Public facilities will become a last resort for the poor. Outside of wealthy suburbs, where very few of us can afford to live, public schools will become charity institutions for the destitute and near-destitute. As middle class parents opt out of the system, public schools will increasingly become holding tanks for the "unsalvageable."

Society will become increasingly fragmented and tribal. The rich will live in gated communities patrolled by private security guards, send their children to private schools, generate their own electricity and drink bottled water as they do in other Third World countries. The white working class, attracted by affordable, segregated housing will increasingly migrate to exurban boom towns floating on a low-wage, low-skilled service economy (like Surprise, Arizona). Urban areas will become the exclusive property of the very rich and the very poor--the urban elite, gay and straight, who neither marry nor are given in marriage, living and working in glitzy high-rises, in a world without children, surrounded by squalid slums where the non-white underclass, new immigrants, and all the disabled, chronically ill and elderly who have no families to look after them, live in fear of violence and crime.

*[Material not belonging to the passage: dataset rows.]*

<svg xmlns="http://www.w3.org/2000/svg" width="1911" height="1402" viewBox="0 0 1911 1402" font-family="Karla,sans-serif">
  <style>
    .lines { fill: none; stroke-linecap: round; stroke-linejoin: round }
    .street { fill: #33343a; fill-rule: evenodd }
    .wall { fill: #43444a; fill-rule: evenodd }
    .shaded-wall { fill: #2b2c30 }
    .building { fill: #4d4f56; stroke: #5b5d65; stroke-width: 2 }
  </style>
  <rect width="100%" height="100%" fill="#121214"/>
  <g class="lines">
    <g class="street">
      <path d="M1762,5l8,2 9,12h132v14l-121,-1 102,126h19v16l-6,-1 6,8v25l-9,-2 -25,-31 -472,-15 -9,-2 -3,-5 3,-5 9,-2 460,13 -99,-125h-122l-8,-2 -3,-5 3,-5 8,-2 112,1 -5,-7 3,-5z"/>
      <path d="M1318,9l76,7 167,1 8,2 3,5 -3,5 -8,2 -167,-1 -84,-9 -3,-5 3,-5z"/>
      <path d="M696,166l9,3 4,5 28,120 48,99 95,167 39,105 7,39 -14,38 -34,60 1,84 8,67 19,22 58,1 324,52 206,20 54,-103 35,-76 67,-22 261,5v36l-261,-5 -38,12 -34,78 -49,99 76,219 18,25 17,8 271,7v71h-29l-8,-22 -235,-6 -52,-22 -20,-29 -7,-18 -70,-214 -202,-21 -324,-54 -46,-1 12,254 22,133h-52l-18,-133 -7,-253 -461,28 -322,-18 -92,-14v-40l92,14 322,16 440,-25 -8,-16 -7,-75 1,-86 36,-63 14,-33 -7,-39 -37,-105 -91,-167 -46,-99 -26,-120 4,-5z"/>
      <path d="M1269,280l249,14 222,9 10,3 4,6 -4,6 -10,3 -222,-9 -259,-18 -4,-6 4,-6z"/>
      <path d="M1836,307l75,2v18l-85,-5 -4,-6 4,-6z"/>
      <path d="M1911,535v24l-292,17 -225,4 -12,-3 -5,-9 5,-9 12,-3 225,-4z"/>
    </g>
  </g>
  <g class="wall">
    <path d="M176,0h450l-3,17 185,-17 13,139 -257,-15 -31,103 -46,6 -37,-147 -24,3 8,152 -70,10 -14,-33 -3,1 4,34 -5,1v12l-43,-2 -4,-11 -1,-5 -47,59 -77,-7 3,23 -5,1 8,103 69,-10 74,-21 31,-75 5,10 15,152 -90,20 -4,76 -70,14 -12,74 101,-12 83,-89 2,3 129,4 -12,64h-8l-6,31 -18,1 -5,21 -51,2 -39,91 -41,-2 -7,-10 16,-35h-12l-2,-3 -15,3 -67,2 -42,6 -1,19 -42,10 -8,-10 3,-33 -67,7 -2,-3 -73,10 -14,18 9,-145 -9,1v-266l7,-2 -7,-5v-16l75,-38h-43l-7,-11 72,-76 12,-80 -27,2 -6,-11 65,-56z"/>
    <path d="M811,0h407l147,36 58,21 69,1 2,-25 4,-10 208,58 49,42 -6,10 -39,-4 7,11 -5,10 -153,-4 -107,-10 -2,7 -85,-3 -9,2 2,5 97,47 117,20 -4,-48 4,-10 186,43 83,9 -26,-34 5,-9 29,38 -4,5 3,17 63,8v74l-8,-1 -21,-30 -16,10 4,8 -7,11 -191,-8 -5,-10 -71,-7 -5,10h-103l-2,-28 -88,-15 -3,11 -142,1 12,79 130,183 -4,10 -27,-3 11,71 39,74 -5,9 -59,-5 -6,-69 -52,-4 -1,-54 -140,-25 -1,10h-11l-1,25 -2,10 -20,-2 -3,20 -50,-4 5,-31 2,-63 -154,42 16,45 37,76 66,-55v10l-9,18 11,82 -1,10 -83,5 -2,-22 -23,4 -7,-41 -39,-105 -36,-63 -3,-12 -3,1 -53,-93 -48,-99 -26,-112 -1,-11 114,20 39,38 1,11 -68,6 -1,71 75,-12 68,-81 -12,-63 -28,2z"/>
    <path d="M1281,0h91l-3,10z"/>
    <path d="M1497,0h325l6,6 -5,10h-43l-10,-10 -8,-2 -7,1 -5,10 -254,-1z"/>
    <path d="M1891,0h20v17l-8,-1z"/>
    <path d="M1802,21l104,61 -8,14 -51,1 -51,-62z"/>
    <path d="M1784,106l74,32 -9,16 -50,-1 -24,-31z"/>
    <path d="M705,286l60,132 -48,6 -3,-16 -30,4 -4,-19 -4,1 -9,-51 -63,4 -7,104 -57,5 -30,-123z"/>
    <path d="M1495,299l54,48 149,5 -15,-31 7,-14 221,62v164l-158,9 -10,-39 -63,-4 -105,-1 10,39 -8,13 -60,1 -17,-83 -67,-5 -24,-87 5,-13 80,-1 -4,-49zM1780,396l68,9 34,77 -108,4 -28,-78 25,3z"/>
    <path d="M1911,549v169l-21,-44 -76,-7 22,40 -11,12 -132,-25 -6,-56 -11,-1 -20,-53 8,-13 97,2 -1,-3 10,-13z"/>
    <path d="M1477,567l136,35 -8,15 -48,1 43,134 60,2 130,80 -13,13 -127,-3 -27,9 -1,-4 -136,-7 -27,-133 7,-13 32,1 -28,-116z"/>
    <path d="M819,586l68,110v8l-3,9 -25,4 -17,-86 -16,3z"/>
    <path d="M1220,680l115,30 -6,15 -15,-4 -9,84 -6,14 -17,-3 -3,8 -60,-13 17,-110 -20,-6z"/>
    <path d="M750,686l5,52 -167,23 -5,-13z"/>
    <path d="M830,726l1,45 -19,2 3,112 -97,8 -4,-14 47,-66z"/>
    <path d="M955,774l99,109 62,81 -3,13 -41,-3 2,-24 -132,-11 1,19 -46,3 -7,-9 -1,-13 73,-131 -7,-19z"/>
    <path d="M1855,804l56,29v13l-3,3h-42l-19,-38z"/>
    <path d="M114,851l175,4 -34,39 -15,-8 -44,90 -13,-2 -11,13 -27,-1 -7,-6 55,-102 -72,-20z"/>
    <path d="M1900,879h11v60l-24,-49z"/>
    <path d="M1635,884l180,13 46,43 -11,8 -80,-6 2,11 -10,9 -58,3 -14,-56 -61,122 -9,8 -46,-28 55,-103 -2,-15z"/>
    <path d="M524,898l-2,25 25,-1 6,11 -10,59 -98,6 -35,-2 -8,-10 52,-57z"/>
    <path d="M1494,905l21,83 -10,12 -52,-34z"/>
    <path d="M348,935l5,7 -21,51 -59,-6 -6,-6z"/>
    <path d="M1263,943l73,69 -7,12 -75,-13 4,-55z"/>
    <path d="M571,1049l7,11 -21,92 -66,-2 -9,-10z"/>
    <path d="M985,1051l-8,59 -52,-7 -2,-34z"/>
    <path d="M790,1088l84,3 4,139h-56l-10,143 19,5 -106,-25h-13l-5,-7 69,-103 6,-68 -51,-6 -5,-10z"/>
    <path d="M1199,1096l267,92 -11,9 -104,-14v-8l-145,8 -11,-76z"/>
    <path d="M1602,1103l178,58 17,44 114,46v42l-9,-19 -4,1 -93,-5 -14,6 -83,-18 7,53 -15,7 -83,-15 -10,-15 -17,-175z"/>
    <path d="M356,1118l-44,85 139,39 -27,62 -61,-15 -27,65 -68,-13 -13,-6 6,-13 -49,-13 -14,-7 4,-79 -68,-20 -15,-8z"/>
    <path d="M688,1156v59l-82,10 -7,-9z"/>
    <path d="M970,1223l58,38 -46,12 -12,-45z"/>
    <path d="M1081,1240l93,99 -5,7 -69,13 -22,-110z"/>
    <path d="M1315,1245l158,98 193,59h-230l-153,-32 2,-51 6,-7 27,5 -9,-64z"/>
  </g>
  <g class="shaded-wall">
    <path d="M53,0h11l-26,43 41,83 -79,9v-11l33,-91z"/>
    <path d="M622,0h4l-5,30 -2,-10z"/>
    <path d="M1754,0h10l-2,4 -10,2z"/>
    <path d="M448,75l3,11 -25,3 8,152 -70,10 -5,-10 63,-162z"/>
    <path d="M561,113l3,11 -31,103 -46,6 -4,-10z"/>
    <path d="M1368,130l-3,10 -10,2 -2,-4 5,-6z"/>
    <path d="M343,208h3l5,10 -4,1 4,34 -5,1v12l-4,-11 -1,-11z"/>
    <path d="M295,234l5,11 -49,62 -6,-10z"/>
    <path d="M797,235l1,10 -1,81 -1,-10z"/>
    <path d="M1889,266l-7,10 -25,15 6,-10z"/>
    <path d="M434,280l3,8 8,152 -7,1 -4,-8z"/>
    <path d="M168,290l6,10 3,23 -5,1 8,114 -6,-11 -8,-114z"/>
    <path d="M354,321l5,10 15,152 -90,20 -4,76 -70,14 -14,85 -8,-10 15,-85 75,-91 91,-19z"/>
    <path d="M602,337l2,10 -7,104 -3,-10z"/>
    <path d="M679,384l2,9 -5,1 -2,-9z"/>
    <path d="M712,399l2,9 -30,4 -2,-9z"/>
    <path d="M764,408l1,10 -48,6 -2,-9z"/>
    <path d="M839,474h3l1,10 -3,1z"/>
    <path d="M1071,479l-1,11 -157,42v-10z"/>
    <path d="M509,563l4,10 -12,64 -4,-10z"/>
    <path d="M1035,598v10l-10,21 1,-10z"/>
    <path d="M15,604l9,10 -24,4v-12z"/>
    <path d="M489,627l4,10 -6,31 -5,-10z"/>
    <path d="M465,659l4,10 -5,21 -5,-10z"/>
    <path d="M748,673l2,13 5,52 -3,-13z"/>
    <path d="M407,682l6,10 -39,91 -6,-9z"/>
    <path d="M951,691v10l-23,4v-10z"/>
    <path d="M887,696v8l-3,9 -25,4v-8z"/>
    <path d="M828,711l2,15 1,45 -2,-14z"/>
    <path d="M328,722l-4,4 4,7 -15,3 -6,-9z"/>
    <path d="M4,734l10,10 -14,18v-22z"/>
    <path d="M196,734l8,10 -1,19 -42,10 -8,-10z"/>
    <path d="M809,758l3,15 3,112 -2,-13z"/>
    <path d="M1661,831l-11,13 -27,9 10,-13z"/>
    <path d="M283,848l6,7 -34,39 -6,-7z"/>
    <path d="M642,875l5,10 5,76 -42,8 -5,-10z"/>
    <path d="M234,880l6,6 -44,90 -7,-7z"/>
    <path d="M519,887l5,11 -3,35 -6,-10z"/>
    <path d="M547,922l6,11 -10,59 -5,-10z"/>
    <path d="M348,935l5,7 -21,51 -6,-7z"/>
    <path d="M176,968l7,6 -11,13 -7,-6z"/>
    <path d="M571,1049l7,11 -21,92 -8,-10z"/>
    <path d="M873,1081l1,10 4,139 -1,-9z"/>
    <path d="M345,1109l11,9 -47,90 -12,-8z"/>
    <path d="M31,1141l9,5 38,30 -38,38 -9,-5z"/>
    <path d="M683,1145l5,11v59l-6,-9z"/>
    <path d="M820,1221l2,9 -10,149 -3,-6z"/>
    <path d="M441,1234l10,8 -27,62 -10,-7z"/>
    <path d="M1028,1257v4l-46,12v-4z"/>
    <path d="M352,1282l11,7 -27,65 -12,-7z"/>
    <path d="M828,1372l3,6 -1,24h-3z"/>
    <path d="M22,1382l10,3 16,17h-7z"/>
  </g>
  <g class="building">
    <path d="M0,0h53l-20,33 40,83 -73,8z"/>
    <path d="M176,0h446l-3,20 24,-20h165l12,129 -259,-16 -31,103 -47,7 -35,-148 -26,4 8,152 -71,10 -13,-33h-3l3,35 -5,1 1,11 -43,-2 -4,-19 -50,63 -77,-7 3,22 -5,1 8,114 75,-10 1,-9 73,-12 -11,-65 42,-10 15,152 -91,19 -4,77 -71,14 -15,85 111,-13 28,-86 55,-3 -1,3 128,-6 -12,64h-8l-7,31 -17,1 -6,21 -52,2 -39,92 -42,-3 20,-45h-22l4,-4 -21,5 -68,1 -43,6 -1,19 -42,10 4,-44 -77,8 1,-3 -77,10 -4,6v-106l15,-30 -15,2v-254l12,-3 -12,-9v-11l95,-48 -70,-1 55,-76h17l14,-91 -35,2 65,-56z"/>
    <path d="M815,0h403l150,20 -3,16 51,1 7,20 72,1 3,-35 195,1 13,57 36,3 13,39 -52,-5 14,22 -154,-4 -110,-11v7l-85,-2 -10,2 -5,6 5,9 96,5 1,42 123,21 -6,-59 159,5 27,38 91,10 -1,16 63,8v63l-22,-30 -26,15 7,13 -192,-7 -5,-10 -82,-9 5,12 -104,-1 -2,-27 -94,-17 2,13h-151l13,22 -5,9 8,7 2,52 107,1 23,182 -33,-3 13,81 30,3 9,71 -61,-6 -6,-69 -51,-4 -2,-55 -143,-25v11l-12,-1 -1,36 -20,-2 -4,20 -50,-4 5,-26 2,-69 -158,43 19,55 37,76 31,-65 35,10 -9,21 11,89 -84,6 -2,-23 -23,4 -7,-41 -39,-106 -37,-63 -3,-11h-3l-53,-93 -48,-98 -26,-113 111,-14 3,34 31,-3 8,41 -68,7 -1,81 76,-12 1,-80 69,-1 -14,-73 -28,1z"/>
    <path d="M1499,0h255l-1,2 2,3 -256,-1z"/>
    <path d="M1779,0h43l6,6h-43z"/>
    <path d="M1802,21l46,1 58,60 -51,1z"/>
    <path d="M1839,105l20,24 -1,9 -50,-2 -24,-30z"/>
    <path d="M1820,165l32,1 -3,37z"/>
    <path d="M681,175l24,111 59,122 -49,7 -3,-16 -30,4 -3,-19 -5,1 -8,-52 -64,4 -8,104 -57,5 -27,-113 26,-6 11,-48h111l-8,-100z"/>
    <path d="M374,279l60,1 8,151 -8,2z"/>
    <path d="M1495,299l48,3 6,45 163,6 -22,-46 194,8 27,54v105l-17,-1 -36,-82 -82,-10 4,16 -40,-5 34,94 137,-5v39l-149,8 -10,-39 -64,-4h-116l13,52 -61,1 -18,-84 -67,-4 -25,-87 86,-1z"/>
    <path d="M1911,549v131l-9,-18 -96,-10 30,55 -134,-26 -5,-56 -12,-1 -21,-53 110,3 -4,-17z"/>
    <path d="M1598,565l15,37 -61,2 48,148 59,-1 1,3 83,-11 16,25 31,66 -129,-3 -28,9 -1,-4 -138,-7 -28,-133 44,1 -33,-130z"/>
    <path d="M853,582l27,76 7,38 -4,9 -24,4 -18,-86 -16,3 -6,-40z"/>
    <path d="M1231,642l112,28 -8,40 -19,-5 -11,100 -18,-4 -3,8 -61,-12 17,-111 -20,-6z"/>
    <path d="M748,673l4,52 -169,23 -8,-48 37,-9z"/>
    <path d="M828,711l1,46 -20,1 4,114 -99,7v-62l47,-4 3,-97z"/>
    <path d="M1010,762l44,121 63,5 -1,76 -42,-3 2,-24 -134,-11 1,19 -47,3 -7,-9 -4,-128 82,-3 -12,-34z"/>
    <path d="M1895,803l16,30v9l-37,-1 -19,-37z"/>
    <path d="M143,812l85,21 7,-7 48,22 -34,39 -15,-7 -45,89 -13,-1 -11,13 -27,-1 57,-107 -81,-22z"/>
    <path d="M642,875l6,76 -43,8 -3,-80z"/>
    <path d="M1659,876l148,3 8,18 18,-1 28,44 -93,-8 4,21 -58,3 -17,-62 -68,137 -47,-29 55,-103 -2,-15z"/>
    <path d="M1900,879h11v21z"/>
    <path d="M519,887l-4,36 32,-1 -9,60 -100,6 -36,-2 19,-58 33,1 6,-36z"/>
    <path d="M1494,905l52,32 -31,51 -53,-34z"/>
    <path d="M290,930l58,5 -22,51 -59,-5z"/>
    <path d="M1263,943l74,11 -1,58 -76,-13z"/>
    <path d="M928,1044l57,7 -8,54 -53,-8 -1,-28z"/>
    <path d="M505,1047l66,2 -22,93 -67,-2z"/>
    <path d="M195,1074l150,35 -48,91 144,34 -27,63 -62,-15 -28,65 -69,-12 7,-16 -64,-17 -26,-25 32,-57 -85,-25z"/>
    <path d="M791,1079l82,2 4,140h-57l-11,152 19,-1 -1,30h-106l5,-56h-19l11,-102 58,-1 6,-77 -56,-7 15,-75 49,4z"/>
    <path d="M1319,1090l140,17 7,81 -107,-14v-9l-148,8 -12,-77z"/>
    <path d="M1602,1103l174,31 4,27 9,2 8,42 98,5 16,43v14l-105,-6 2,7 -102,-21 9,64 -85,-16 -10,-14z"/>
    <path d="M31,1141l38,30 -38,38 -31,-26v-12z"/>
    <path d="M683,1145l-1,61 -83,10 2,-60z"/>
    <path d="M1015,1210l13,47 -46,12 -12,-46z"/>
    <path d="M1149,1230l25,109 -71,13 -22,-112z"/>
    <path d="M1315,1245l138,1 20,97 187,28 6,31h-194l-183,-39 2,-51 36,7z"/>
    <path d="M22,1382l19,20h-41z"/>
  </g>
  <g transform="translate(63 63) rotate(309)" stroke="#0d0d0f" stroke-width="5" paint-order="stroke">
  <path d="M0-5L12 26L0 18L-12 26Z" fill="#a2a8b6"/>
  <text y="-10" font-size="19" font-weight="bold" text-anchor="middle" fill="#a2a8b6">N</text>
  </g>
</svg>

As opportunities and support services for women diminish, educated women married to high-earning upper middle class men, who can afford to stay home, will drop out of the labor force. At the same time, as wages and benefits for working class males decline, more working class women will be squeezed out of the home and forced into dead-end pink collar shit work in the expanding service sector. More women on net will enter the labor force but sex-segregation and the wage gap will increase as women become a permanent class of drudge workers.

On the bright side, as we become poorer, less educated and willing to accept less desirable work at lower wages, off-shoring and out-sourcing will decline. Firms, both domestic and foreign, will increasingly exploit cheap, largely female labor to do tedious tasks for low pay. Maquilladoras will move across the border to the US, sweatshops will flourish and Indian firms will contract work to American call centers. The declining dollar and exports of sweatshop products will diminish our trade deficit and, as we take our place in the Third World, people in other poor countries may resent us less and even forgive us.